*INPUT DATA*

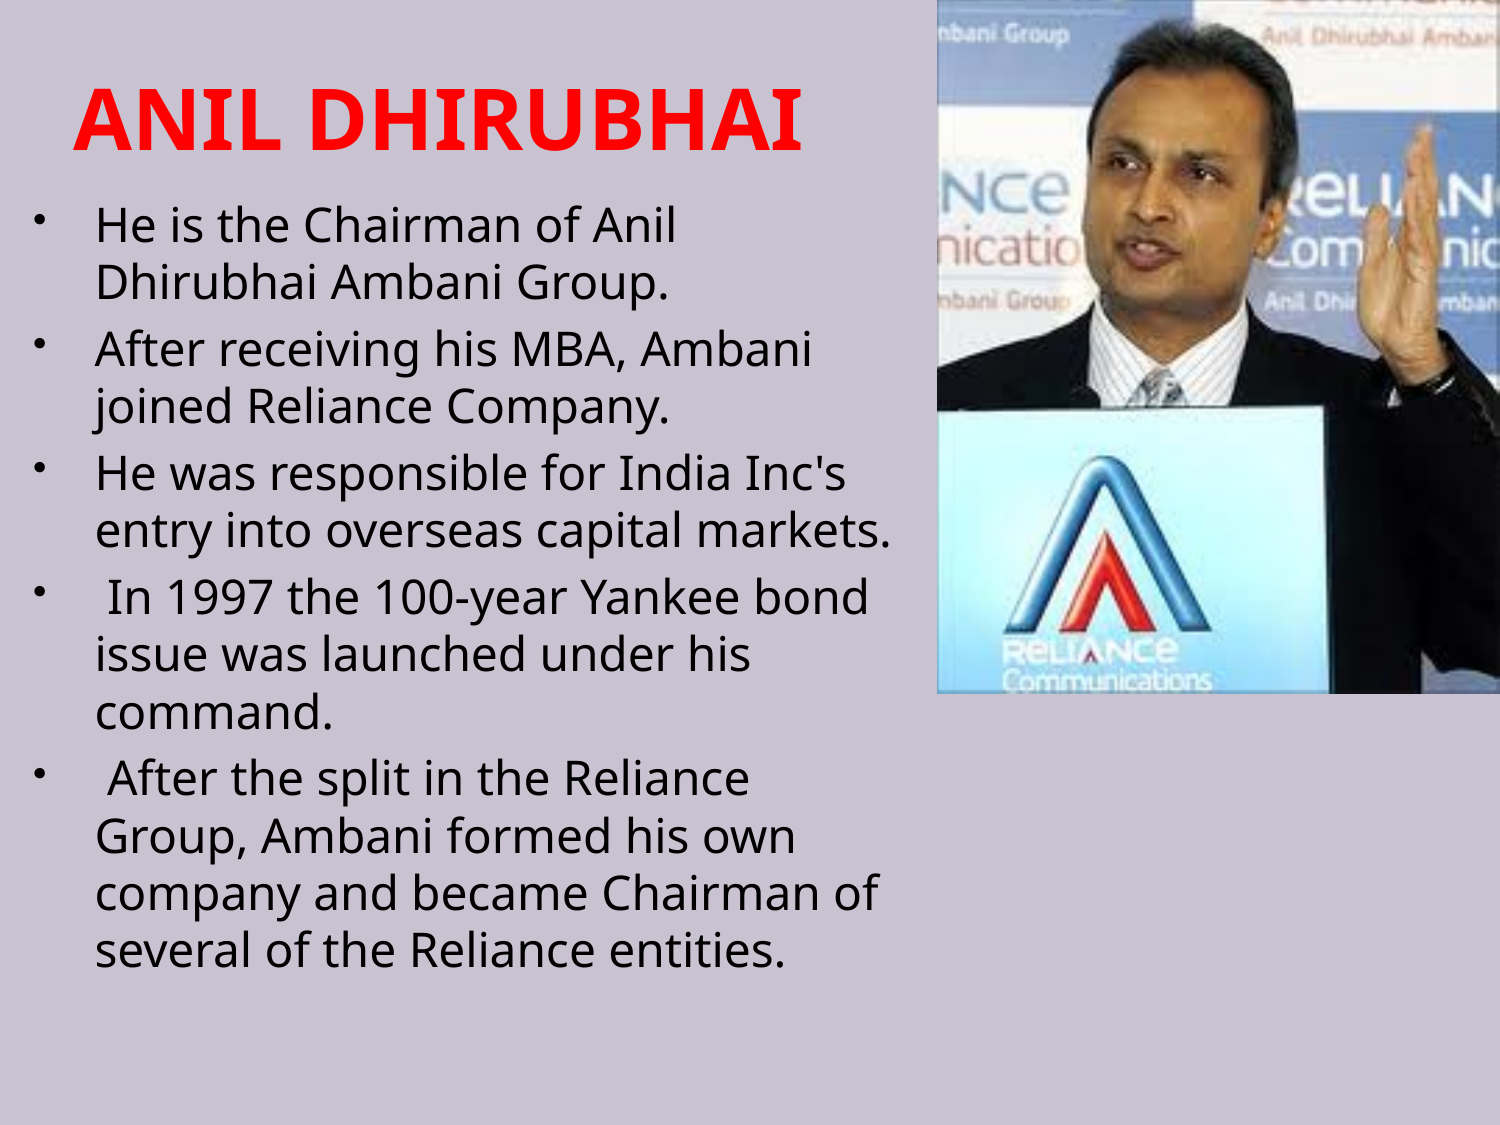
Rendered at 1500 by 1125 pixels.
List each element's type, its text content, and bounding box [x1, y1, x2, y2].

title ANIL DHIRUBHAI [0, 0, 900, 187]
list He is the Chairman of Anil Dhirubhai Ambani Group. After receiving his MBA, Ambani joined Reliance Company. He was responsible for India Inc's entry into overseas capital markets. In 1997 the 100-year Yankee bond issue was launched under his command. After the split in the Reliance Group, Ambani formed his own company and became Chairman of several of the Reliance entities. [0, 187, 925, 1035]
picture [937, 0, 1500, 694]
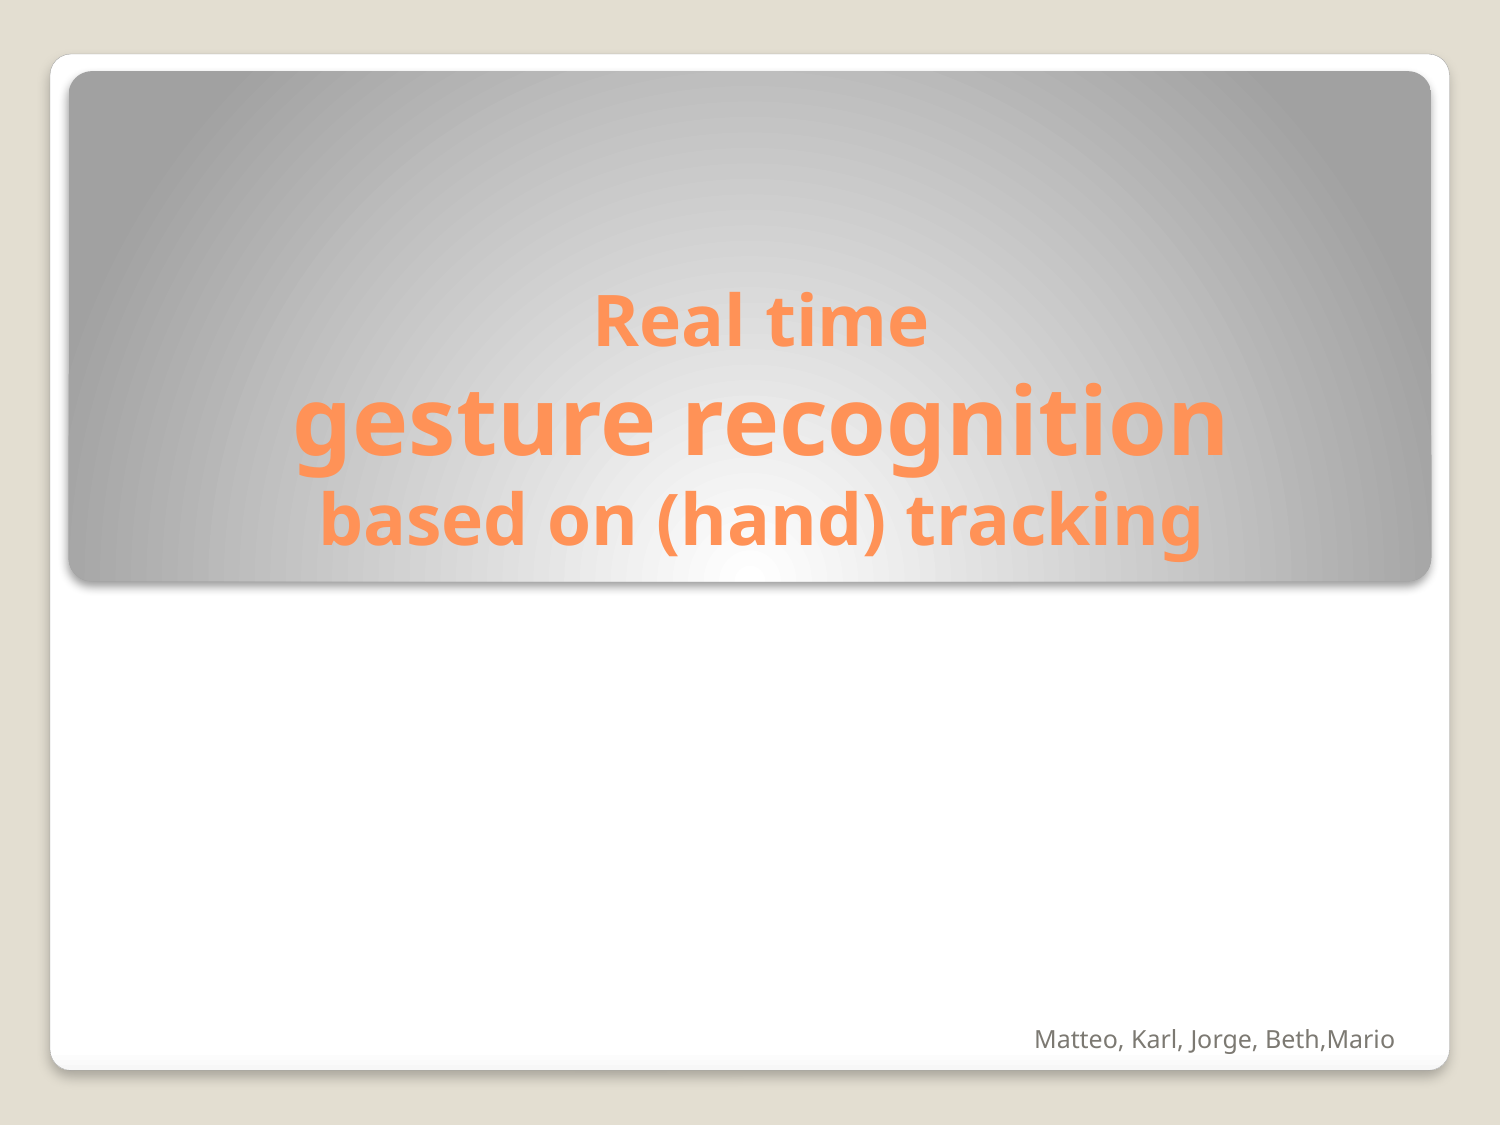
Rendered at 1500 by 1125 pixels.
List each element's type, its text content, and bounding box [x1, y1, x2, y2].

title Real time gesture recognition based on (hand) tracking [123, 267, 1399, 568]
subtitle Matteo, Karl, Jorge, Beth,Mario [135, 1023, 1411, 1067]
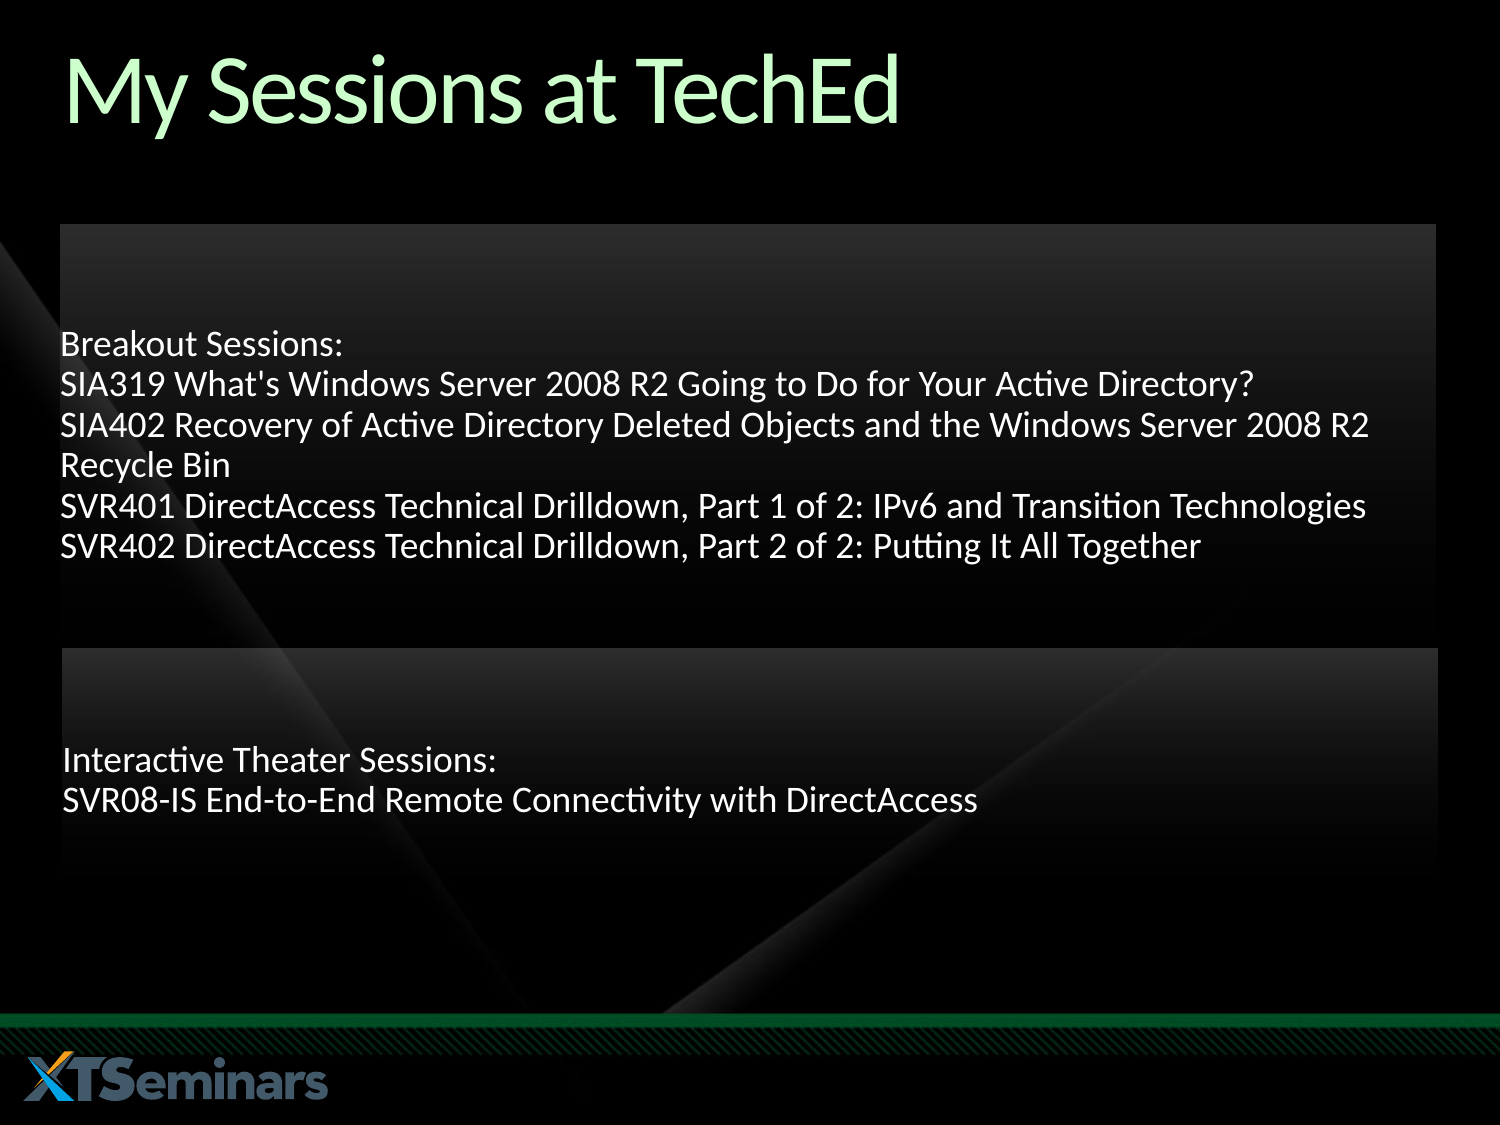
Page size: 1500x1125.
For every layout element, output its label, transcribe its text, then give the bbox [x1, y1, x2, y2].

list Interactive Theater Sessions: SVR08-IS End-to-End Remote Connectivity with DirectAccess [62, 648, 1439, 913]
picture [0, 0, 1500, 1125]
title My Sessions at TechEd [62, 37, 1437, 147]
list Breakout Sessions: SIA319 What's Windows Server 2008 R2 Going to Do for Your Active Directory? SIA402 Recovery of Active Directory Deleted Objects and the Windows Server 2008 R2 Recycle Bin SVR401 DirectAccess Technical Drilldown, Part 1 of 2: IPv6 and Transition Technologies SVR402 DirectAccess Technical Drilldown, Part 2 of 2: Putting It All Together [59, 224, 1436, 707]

*PROBLEM REQUIREMENTS*
The answer should be the complete listing, set down exactly, without pictures.

*YOUR SOLUTION*
Rendered at 1500 by 1125 pixels.
List each element's type, its text content, and bounding box [x1, y1, x2, y2].

title ANIL DHIRUBHAI [0, 0, 900, 187]
list He is the Chairman of Anil Dhirubhai Ambani Group. After receiving his MBA, Ambani joined Reliance Company. He was responsible for India Inc's entry into overseas capital markets. In 1997 the 100-year Yankee bond issue was launched under his command. After the split in the Reliance Group, Ambani formed his own company and became Chairman of several of the Reliance entities. [0, 187, 925, 1035]
picture [937, 0, 1500, 694]
Rendered at 1500 by 1125 pixels.
List each element's type, its text content, and bounding box [x1, y1, x2, y2].

title Real time gesture recognition based on (hand) tracking [123, 267, 1399, 568]
subtitle Matteo, Karl, Jorge, Beth,Mario [135, 1023, 1411, 1067]
Page size: 1500x1125.
For every layout element, output its label, transcribe its text, then give the bbox [x1, y1, x2, y2].

list Interactive Theater Sessions: SVR08-IS End-to-End Remote Connectivity with DirectAccess [62, 648, 1439, 913]
picture [0, 0, 1500, 1125]
title My Sessions at TechEd [62, 37, 1437, 147]
list Breakout Sessions: SIA319 What's Windows Server 2008 R2 Going to Do for Your Active Directory? SIA402 Recovery of Active Directory Deleted Objects and the Windows Server 2008 R2 Recycle Bin SVR401 DirectAccess Technical Drilldown, Part 1 of 2: IPv6 and Transition Technologies SVR402 DirectAccess Technical Drilldown, Part 2 of 2: Putting It All Together [59, 224, 1436, 707]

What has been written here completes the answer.